Resilience is a skill we know helps us as individuals and leaders thrive under pressure, but how do we foster and encourage resilience for high-performing teams? Even individuals who are otherwise resilient may face struggles in certain areas as we continue to work from home, nearly a year into the COVID-19 crisis.
Research has shown that there are three common factors that can predict whether people will be resilient or not. People who have disciplined routines for their work, high levels of confidence in their abilities, and a strong network of social and family support are shown to be the most resilient. It’s a good idea for managers and leaders to identify how their teams are doing in these areas and whether or not they need reinforcement.
Checking in with your team members individually to hear how they are doing or if anything has changed for them is a great way for leaders to get an idea of how your people are faring. These check-ins are a good way to take inventory of how your reports are doing in the three resilience categories and can be an opportunity to provide support where needed.
Otherwise-resilient employees may be feeling less so while managing the challenges of working from home. Remote work has caused many people’s previous routines to change, and figuring out new systems and workflows that work for them now can sometimes take time to master. Many employees are struggling to focus, find time for deep work, and establish work schedules that are sustainable, all while balancing the increasing demands of home life.
Sometimes challenges with connection and routines can lead to lowered confidence in the work of otherwise-confident employees. Providing regular feedback, more frequent check-ins if necessary, and positive reinforcement can be a way to let your employees know that they are doing a good job.
Showing your compassion both as a leader and as a person is also a great way to reestablish resilience in your remote workplace. Being available to your employees, providing them with the tools and resources they need to do their job from home, and giving them the opportunity to take time if they need it for their family are ways to demonstrate that you value their contribution to the team as well as them individually as people.
Creating an environment where your employees feel able to speak up about challenges they may be facing or asking for help also reinforces resilience and trust in teams.

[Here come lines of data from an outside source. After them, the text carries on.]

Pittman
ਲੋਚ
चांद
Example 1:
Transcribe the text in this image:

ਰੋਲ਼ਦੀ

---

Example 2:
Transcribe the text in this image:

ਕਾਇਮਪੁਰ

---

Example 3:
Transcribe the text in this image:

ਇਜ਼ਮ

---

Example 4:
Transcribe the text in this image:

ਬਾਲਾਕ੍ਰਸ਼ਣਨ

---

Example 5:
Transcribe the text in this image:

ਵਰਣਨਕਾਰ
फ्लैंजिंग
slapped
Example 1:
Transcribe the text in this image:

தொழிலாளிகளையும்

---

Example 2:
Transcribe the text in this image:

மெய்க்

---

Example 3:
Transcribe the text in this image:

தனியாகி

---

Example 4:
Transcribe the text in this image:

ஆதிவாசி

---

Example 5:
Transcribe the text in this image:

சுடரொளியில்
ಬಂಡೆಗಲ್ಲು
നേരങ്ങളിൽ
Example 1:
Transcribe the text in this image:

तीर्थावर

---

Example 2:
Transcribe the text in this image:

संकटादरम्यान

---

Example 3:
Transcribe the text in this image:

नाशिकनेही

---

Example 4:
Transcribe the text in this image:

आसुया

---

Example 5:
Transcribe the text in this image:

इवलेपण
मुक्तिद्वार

Something that may not have been an issue before might be difficult to address but supporting a culture of asking for help without fear of negative consequences will reinforce the trust of the team as well as help prevent burnout among high-performing workers.
Furthermore, individualized coaching has been shown to be an effective resource for building and maintaining resilience. Leaders already have enough responsibility and pressure, they do not need to “be everything to everyone” on their team. It’s frankly not possible for the team leader to discuss every challenge, stressor, or hurdle with each team member individually—and lead the team effectively. With individualized coaching, employees can better understand their reactions to situations, get the tools they need to better manage these emotions and responses, and develop and hone their skills in order to adapt to new situations. Coaching is also great for creating sustainable performance routines, as many high-performing workers who are geared toward action find themselves working longer hours, more intensely, and can be prone to burnout.

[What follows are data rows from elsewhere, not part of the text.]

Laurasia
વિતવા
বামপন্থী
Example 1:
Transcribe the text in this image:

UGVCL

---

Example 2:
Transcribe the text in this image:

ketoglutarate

Being resilient in today’s professional world looks like more than just surviving until things “go back to normal.” In many industries, “normal” may ultimately look more like the way things are today than they were a year ago. As we’ve been forced to adapt and improvise, learn new systems and technologies, and figure out how to continue to innovate and produce great work under these challenging conditions, we’ve been given an opportunity to be more mindful of our resilience in a way that many of us have never experienced or put much thought into before.